Case ID: ga-app_19/html/0489-01.html
Source: Caselaw Access Project
Author: {"author": "Bloodwoeth, J.", "license": "Public Domain", "url": "https://static.case.law/"}
Date Created: 2024-08-24T03:29:51.129683

7594.
    Matthews & Son v. Richards.
   Bloodwoeth, J.

-1. All paragraphs of the plea as amended which were lacking in legal sufficiency were stricken by the court on demurrer. There was no error in refusing to strike the other paragraphs.

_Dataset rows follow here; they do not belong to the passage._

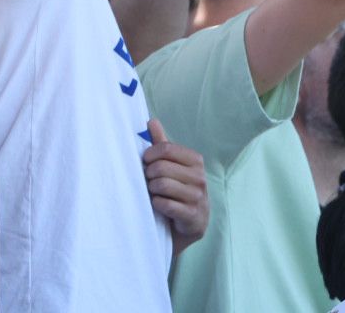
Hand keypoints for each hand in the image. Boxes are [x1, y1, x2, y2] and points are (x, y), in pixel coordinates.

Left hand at [144, 119, 209, 256]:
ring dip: (151, 190)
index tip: (145, 162)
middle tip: (148, 181)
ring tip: (153, 193)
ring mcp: (198, 197)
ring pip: (162, 185)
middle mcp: (200, 177)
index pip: (166, 149)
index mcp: (195, 160)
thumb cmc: (177, 190)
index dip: (150, 155)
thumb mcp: (171, 166)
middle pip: (161, 167)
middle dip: (149, 175)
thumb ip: (162, 144)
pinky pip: (166, 205)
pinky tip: (157, 205)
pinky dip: (157, 204)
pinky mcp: (193, 215)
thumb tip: (151, 121)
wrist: (189, 224)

2. Even if testimony as to a certain promissory note, that the note “was given for the purpose of renewing the old note and extending the time of payment,” was a conclusion of the witness, and improperly admitted, it was harmless, as the record discloses that other evidence' in practically the same words was admitted without objection; and there was positive evidence of the same fact. Daughtry v. Savannah &c. Ry. Co., 1 Ga. App. 393 (58 S. E. 230); County of Butts v. Hixon, 135 Ga. 26 (2), 27 (68 S. E. 786) ; Southern Ry. Co. v. Ward, 131 Ga. 21 (4) (61 S. E. 913).

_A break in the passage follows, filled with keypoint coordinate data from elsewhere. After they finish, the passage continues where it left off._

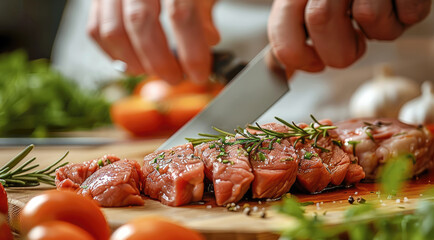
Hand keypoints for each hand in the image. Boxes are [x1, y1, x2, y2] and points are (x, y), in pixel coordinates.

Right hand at [87, 0, 219, 83]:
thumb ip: (204, 13)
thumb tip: (208, 41)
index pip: (179, 13)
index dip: (190, 50)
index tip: (199, 73)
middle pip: (140, 22)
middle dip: (159, 61)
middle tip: (175, 77)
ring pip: (113, 30)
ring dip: (134, 62)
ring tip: (152, 72)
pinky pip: (96, 31)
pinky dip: (115, 55)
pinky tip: (134, 63)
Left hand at [268, 0, 431, 75]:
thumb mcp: (309, 8)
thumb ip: (292, 37)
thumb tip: (278, 72)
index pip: (282, 24)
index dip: (294, 54)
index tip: (313, 64)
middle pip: (321, 19)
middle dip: (338, 51)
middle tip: (350, 46)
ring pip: (368, 15)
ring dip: (377, 31)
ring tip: (377, 16)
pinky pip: (407, 13)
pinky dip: (404, 19)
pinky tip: (396, 6)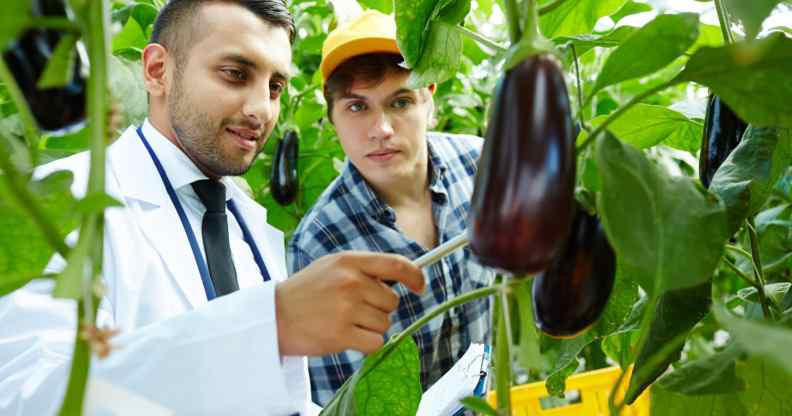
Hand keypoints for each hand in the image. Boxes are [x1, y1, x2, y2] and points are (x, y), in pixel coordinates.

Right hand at [275, 251, 424, 355]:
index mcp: (349, 261)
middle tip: (355, 309)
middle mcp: (350, 282)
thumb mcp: (332, 266)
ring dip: (371, 327)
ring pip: (385, 323)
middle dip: (380, 308)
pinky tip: (347, 337)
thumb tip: (401, 276)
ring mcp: (346, 309)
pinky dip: (366, 344)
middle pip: (392, 301)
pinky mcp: (342, 334)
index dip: (415, 276)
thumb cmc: (306, 291)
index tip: (420, 286)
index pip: (396, 264)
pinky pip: (375, 343)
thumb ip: (363, 268)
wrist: (273, 316)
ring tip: (345, 322)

3. A witness was asked, “If in answer to the last question you say a new note was given, state for what amount, who signed the new note, and was it given for the purpose of renewing the old note and extending the time of payment? When was the new note to become due?” The witness answered: “Yes, I gave a new note at the time the old note became due, which note was signed by myself and Mr. Matthews, and it was given for the purpose of renewing the old note and extending the time of payment. I don’t exactly remember when it was to become due, but think about three months from the date it. was renewed.” Counsel objected to the question, on the ground that it was leading; and objected to the answer, on the ground that it, was a conclusion of the witness; and the judge replied: “That’s the very issue in the case. I will let it go in. They decide it on the evidence. I will let it go in.” In the motion for a new trial it was contended that this statement was the expression of an opinion by the judge on the evidence, and was “an erroneous and improper invasion by the court of the province of the jury.” Beld, that in this statement the judge neither expressed nor intimated his opinion as to what had or had not been proved.

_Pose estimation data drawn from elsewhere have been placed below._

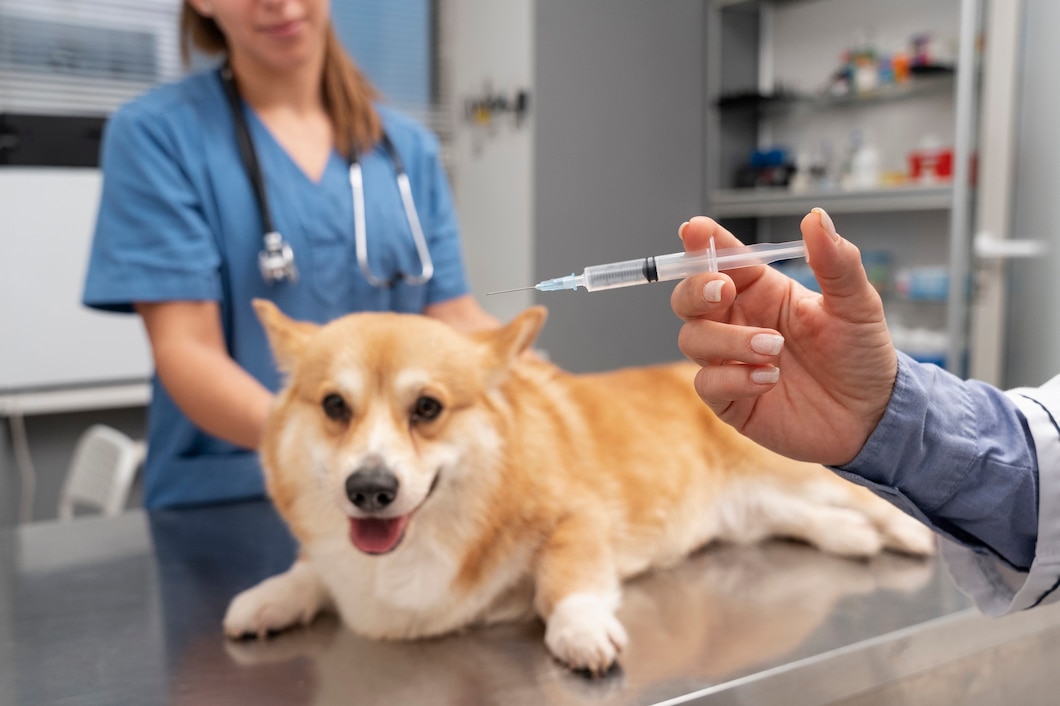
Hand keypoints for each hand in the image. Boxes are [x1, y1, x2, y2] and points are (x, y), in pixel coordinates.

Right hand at [670, 209, 897, 465]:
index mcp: (762, 291)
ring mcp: (730, 361)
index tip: (694, 229)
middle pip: (688, 298)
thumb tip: (816, 218)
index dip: (703, 243)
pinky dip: (734, 378)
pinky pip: (707, 383)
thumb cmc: (861, 356)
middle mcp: (739, 322)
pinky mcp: (730, 399)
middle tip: (724, 290)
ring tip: (773, 349)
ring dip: (728, 340)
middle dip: (696, 289)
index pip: (723, 259)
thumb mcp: (857, 305)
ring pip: (693, 339)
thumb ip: (836, 262)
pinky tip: (768, 379)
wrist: (871, 417)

4. “I think” means, according to Webster, to recollect or call to mind; and, as used by the witness, the sentence, “I think I placed the Leak note there as collateral or additional security,” is to be taken as a statement of what the witness remembered. Galveston &c. Ry. Co. v. Parrish (Tex. Civ. App.), 43 S. W. 536: Humphries v. Parker, 52 Maine, 502-504. In addition to this there was direct testimony by this witness and others to the same fact.

4. Under the rulings of this court when this case was first here (13 Ga. App. 412 (49 S. E. 227), there was no error in permitting the defendant to testify that he “never did receive any notice relative to the payment of the note sued on in this case.” .Besides, the new note was given in January, 1911, and this witness swore that up to April 25 following he “did not receive any notice relative to the payment of the note.”

5. Testimony of the original payee of the note sued on, that after the maturity of the note (January 1) he was told by the person to whom he had traded it that it had not been paid, and replied, “I thought you was going to get that note when it come due, for Jenkins [the maker] was to pay that note off when he got his money for building a house, and would get it by the first of the year,” was not subject to the objection that it sought to alter and vary the terms of the note.

Decided March 16, 1917.

Complaint; from city court of Cartersville—Judge Moon. May 1, 1916.

W. T. Townsend, for plaintiffs. J. B. Whitaker, for defendant.

6. There was no error in the excerpt from the charge of the court in the 6th ground of the motion for a new trial, when considered in connection with the note of the judge, explaining and qualifying that ground, and when read in connection with the entire charge.

7. “It is not error requiring a new trial to fail to charge upon the subject of the burden of proof, when there is no written request for such instruction.” Whittle v. Central of Georgia Ry. Co., 11 Ga. App. 257 (74 S. E. 1100); Southern Ry. Co. v. Wright, 6 Ga. App. 172 (7), 184 (64 S. E. 703) ; Martin v. Gibbons, 14 Ga. App. 136 (2), 138 (80 S. E. 522); Johnson v. Reeves, 133 Ga. 822 (2) (66 S. E. 1081).

8. The evidence authorized the verdict, and there was no error in refusing a new trial.

Judgment affirmed,.

Broyles, P. J., and Jenkins, J., concur.